Lo reconozco. Me sentí derrotado por un sacerdote de 81 años a punto de cumplir cuatro décadas de corresponsal en Italia. La entrevista había empezado a su medida: con una sutil lección de actitud. Un vislumbre de clasicismo, de elegante disipación, de bienhumorada ligereza. El periodista que se toma a sí mismo demasiado en serio no suele tomarse demasiado en serio su trabajo.

Hace demasiado tiempo que los periodistas visten mal y desayunan peor. El idealismo ya no lo llevan por fuera sino por dentro, con peligro manifiesto de degenerar en activistas. Temo que el oficio esté experimentando una regresión a la infancia por la cual un secundario de Ciudadano Kane o Primera plana se nos antoja infinitamente más complejo y equilibrado que cualquier insomne partisano del fact-checking. No imagino a Camba ni a Pla ni a Ruano posando en las escaleras del Congreso en protesta contra los reporteros inescrupulosos.

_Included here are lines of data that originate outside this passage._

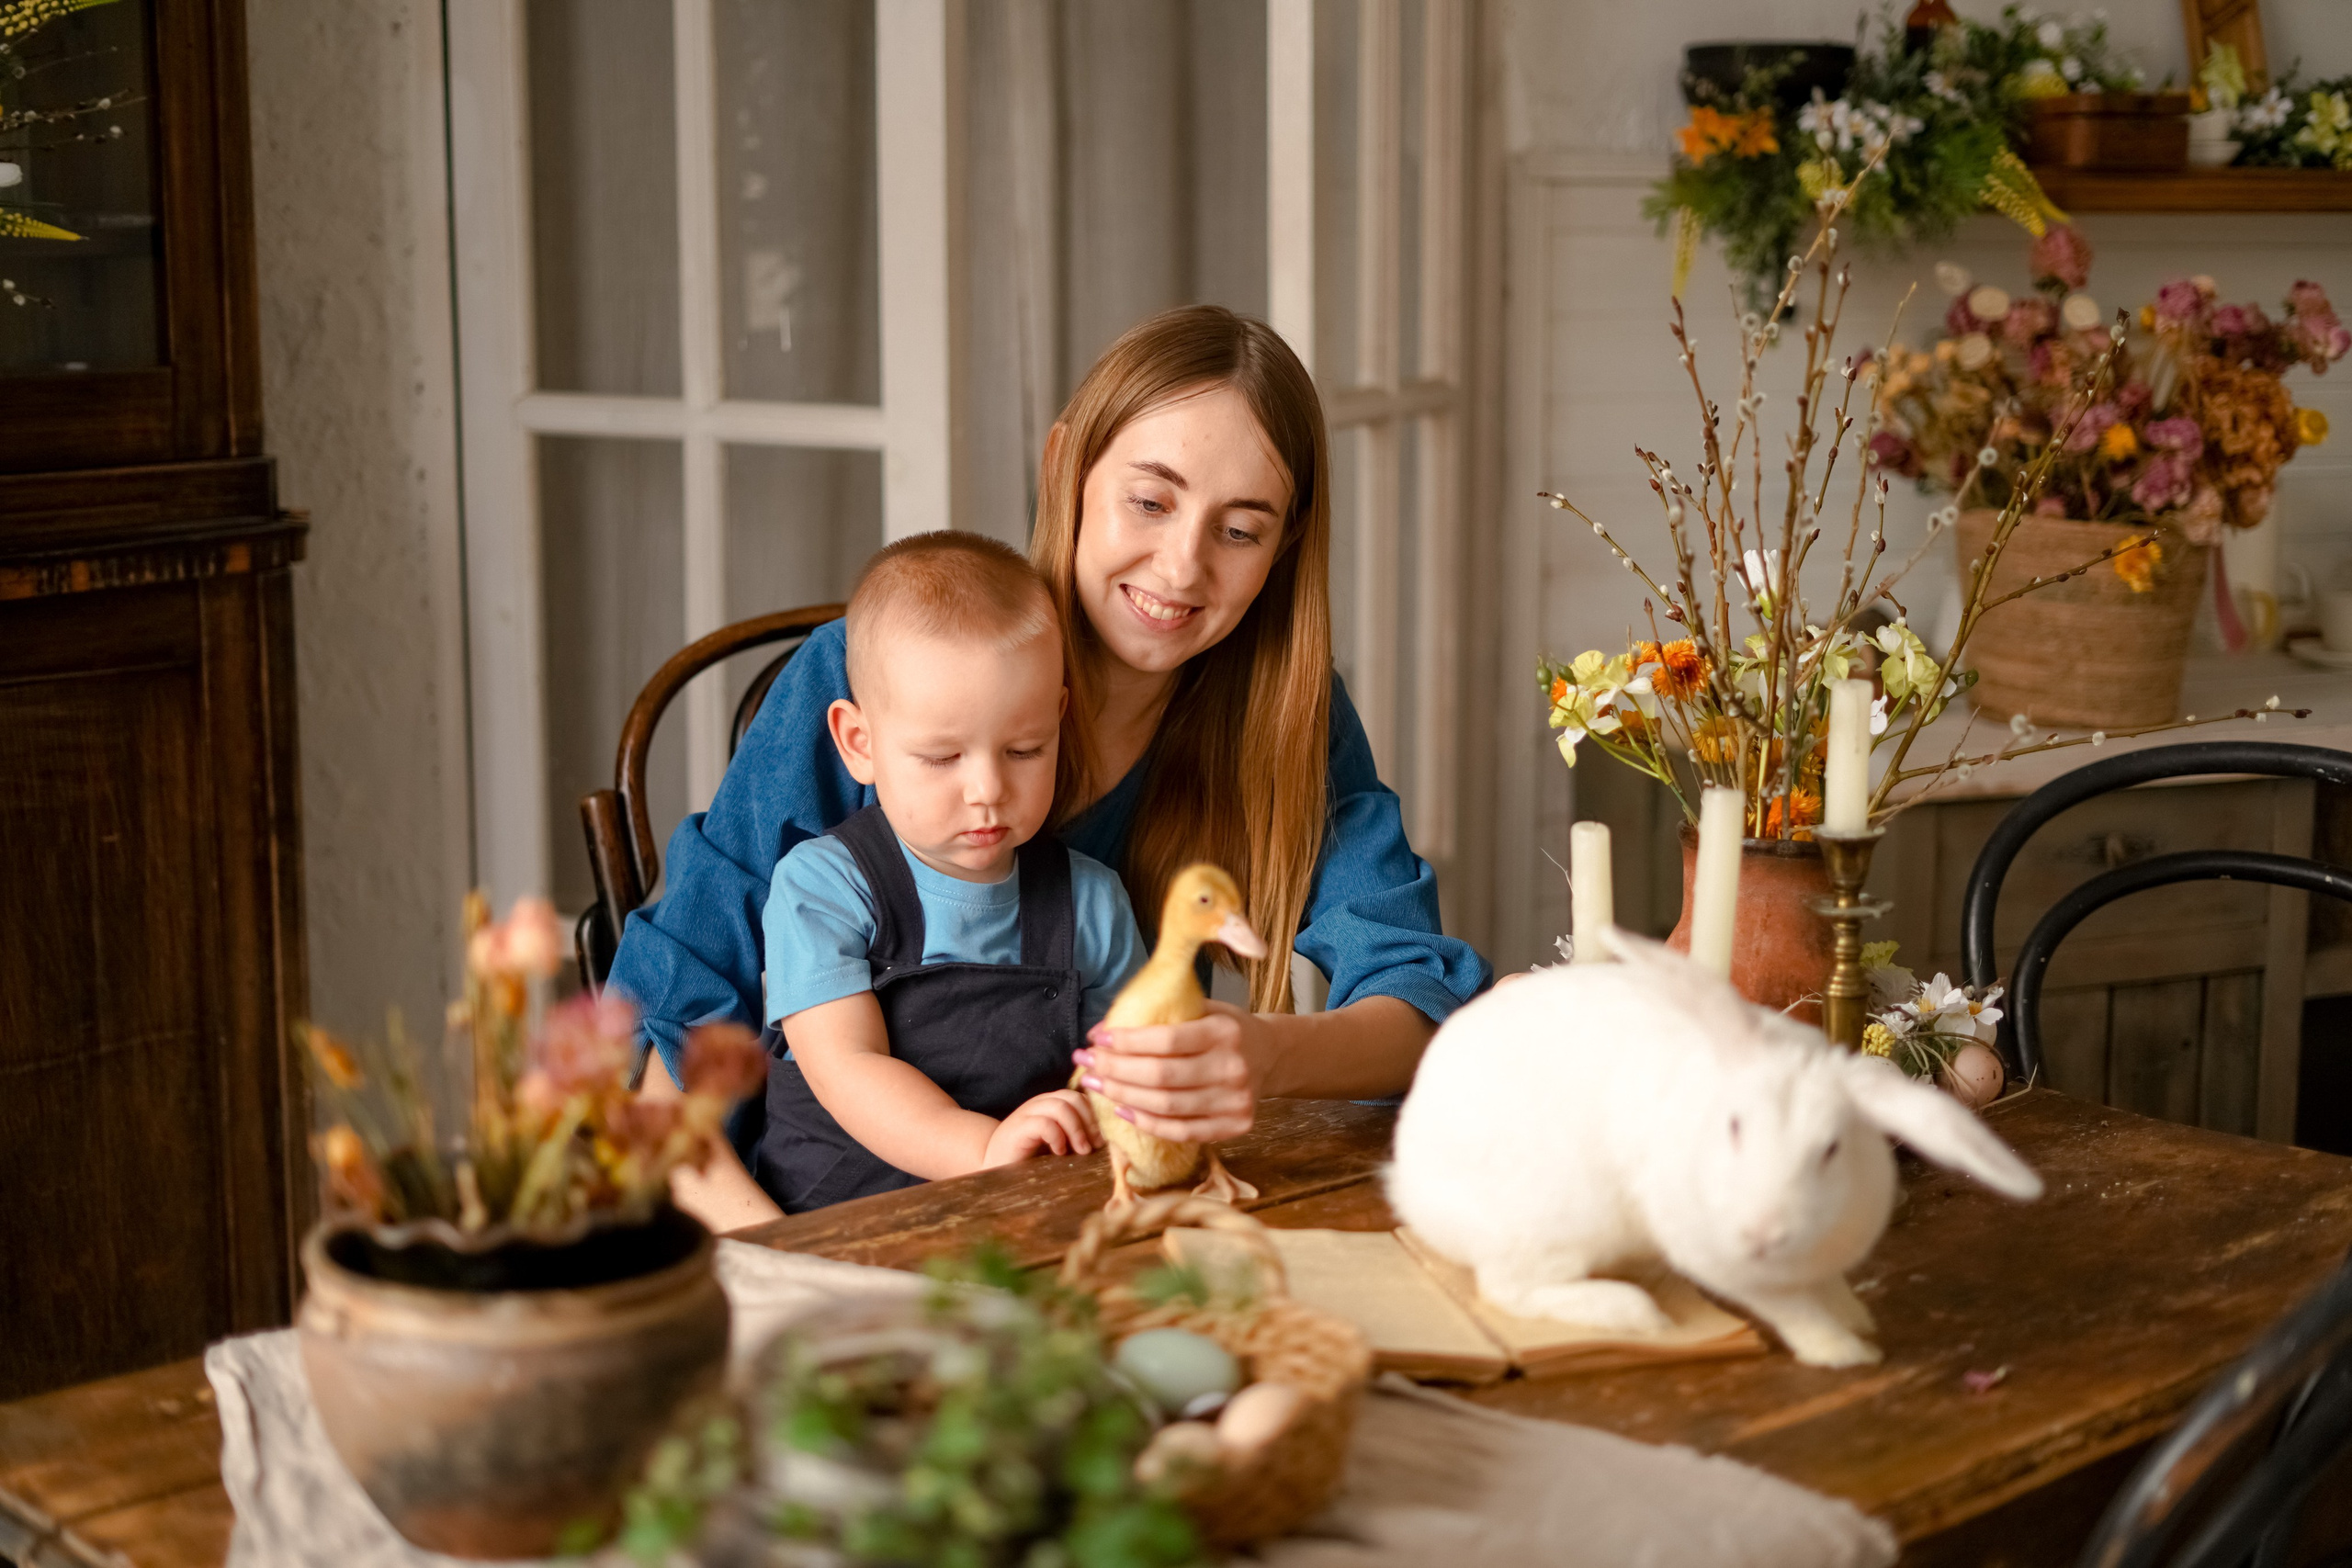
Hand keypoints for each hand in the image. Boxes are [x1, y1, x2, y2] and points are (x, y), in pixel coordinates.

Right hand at [982, 1089, 1099, 1166]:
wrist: (993, 1168)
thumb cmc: (1030, 1160)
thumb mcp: (1059, 1146)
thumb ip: (1077, 1139)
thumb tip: (1106, 1143)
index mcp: (1052, 1105)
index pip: (1081, 1098)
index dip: (1096, 1116)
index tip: (1103, 1141)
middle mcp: (1040, 1104)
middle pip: (1073, 1097)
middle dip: (1090, 1121)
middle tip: (1095, 1146)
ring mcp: (1027, 1113)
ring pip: (1061, 1106)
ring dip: (1077, 1129)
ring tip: (1081, 1151)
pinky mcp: (1018, 1128)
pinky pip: (1044, 1123)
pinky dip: (1057, 1136)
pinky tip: (1059, 1152)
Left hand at [1074, 1000, 1263, 1143]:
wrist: (1271, 1055)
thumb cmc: (1226, 1029)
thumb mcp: (1204, 1008)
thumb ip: (1160, 1015)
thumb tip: (1100, 1031)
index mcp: (1225, 1031)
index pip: (1166, 1040)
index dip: (1126, 1042)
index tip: (1097, 1039)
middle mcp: (1233, 1067)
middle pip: (1161, 1076)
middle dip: (1115, 1070)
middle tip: (1086, 1063)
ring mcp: (1236, 1101)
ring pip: (1166, 1106)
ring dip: (1123, 1096)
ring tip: (1097, 1085)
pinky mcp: (1235, 1126)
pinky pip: (1181, 1131)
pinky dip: (1147, 1123)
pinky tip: (1123, 1110)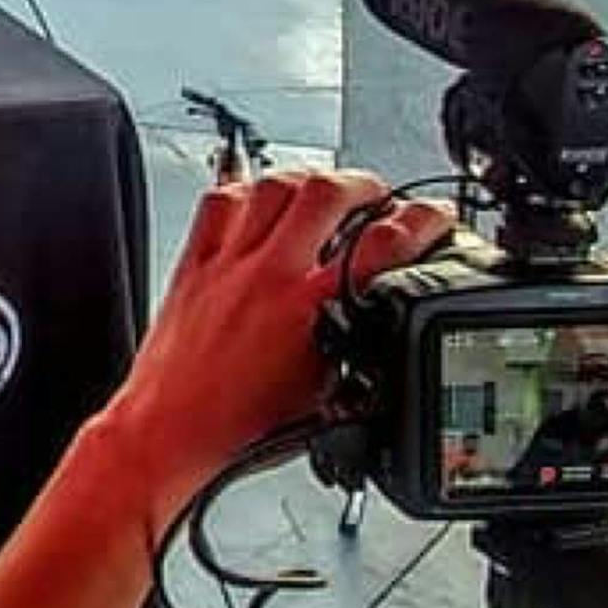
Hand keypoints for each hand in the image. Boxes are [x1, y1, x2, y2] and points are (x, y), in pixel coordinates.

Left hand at [102, 170, 453, 488]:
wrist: (171, 430)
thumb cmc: (238, 426)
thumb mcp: (324, 393)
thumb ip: (355, 352)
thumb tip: (381, 332)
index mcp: (310, 309)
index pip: (384, 244)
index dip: (422, 221)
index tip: (436, 216)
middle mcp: (270, 275)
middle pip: (327, 192)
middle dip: (364, 183)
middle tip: (378, 194)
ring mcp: (229, 263)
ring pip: (272, 185)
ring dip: (308, 177)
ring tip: (325, 185)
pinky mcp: (194, 264)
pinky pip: (219, 202)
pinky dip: (245, 189)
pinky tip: (259, 196)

Yo, perdonadme, no estudié periodismo. Alguien debió de advertirme a tiempo. Lo poco que sé lo aprendí practicando, pero la práctica nunca engendró en mí el debido fervor corporativo. Descubrí pronto que muchos compañeros no escribían pensando en el interés del lector sino en la aprobación de otros periodistas; en especial de aquellos que integraban el sanedrín de la profesión, por lo general de severa observancia progresista. El mismo sanedrín que estos días nos depara un entrañable espectáculo de sokatira entre el poder sin reparos y el endeudamiento sin límites.

Muchos miércoles, mientras fumábamos en el patio del Congreso, Gistau me señalaba lo ridículo de cierta solemnidad corporativa. Él sí había estudiado periodismo, pero solo para que los demás se confiaran. Quiero decir que la excelencia periodística existe, pero ese título han de concederlo los civiles. Los lectores. Nada más bochornoso que ver a Periodistas colgándose a sí mismos (o a otros como ellos) la medalla del Periodismo. De ese venéreo mamoneo ha brotado la sífilis del descrédito que nos aleja de los ciudadanos. Entre tanto club de poetas muertos y tanto candidato a caballero sin espada, urge que el oficio recupere la saludable higiene del escepticismo.

De modo que mi fe periodística es un credo delgado, pero aun así creo en un puñado de cosas. Creo en la redacción de este periódico, que pisé por primera vez hace diez años y en la que he vivido sucesivamente una sedición, una moción de censura y una pandemia. Creo en su sala de reuniones cuando dos jefes se enzarzan y se desata un debate apasionado. Creo en un Rey que nos llamó «institución» en el Palace cuando cumplimos 30 años. Creo en las ganas de aquel becario que está empeñando su juventud en la oportunidad de un contrato. Creo en el director saliendo a voces del despacho, y en la excitación contenida del periodista de investigación. Y creo, con perdón, en la inquina del Gobierno que veremos caer y en el rencor de la competencia que no logró reeducarnos.

Antonio Pelayo ha viajado con tres papas y ha cubierto once terremotos. Ha entrevistado a Sofía Loren y atestiguó una resaca de Mastroianni. Probé suerte y le pregunté por uno de mis héroes: Indro Montanelli.

-Claro que lo conocí. Vivía en piazza Navona. A los españoles nos tenía mucho cariño. Un día me dijo: «La diferencia entre italianos y españoles es que nosotros hemos doblado la espalda demasiadas veces. Ustedes todavía pueden mantenerse rectos».

Lo decía alguien que había sido encarcelado por el fascismo y tiroteado por el comunismo. Se llevó a la tumba esa quijotesca opinión acerca de nuestro carácter.

-No sé si hoy diría lo mismo -remató don Antonio con una carcajada.

Me despedí. Antes de que pudiera darme cuenta me había pagado el capuchino.